Polarization and piezoelectricity in polymer films with artificial void structure

Abstract

Laminated polymer-film systems with well-defined void structures were prepared from fluoroethylenepropylene (FEP) and polytetrafluoroethylene (PTFE) layers. First the PTFE films were patterned and then fusion-bonded with the FEP films. The laminates were subjected to either corona or contact charging in order to obtain the desired piezoelectricity. The build-up of the “macro-dipoles” in the laminated films was studied by recording the electric hysteresis loops. The resulting electro-mechanical properties were investigated by means of dielectric resonance spectroscopy (DRS) and direct measurements of the stress-strain relationship. Moreover, the thermal stability of the piezoelectric d33 coefficient was investigated at elevated temperatures and via thermally stimulated discharge (TSD) current measurements in short circuit.
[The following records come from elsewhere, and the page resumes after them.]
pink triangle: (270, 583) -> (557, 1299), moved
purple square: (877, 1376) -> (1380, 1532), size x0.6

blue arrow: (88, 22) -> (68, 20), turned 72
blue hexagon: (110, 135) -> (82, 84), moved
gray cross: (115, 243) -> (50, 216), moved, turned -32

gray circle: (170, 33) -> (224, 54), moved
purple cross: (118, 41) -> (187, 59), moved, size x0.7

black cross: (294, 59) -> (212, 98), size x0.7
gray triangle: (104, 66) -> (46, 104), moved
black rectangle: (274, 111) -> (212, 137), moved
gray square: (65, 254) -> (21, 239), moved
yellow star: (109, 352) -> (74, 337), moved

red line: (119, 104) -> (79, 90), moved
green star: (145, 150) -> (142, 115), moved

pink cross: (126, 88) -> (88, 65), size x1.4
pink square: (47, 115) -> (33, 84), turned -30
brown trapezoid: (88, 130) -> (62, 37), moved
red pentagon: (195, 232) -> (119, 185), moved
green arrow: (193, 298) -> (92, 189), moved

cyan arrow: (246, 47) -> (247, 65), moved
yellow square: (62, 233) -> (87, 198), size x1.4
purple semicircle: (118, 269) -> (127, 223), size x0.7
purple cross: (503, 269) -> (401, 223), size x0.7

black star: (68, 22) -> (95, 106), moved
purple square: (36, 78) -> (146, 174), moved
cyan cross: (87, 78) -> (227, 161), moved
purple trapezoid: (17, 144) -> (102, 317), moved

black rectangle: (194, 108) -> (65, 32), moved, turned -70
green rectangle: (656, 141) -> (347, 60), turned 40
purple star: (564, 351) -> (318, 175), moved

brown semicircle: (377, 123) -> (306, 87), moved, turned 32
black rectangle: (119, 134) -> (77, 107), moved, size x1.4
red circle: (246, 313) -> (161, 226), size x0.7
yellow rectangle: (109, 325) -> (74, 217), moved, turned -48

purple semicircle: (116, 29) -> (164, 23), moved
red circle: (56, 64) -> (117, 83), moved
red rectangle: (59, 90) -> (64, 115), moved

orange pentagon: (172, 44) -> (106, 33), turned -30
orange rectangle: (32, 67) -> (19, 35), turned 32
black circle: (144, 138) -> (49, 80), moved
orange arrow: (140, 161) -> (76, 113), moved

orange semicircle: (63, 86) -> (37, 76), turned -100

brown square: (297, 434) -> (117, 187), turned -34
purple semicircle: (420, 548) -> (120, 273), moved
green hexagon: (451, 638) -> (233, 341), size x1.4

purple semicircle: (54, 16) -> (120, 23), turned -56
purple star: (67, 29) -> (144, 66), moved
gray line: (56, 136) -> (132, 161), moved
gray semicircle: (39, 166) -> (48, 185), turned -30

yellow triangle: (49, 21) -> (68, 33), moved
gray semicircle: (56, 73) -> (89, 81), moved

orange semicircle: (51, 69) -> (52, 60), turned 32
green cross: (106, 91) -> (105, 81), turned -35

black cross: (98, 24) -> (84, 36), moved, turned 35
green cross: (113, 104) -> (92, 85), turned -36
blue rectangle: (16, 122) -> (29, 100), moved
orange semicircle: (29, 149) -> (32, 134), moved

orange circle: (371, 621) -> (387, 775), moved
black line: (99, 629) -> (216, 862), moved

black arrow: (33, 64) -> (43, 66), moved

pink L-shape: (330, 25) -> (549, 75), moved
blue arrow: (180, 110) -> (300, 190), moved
For 150 μm thick laminated films, consisting of one 25 μm thick PTFE layer, two 12.5 μm thick FEP layers, and a void of 100 μm height, the critical voltage necessary for the build-up of the “macro-dipoles” in the inner voids was approximately 1400 V, which agrees with the value calculated from the Paschen Law. A quasi-static piezoelectric d33 coefficient up to 300 pC/N was observed after corona charging. The mechanical properties of the film systems are highly anisotropic. At room temperature, the Young’s moduli of the laminated film system are around 0.37 MPa in the thickness direction and 274 MPa in the lateral direction, respectively. Using these values, the theoretical shape anisotropy ratio of the void was calculated, which agrees well with experimental observation. Compared with films that do not exhibit structural regularity, the laminates showed improved thermal stability of the d33 coefficients. The thermal stability of d33 can be further improved by pre-aging. E.g., the reduction of the d33 value in the sample pre-aged at 150°C for 5 h was less than 5% after annealing for 30 h at a temperature of 90°C.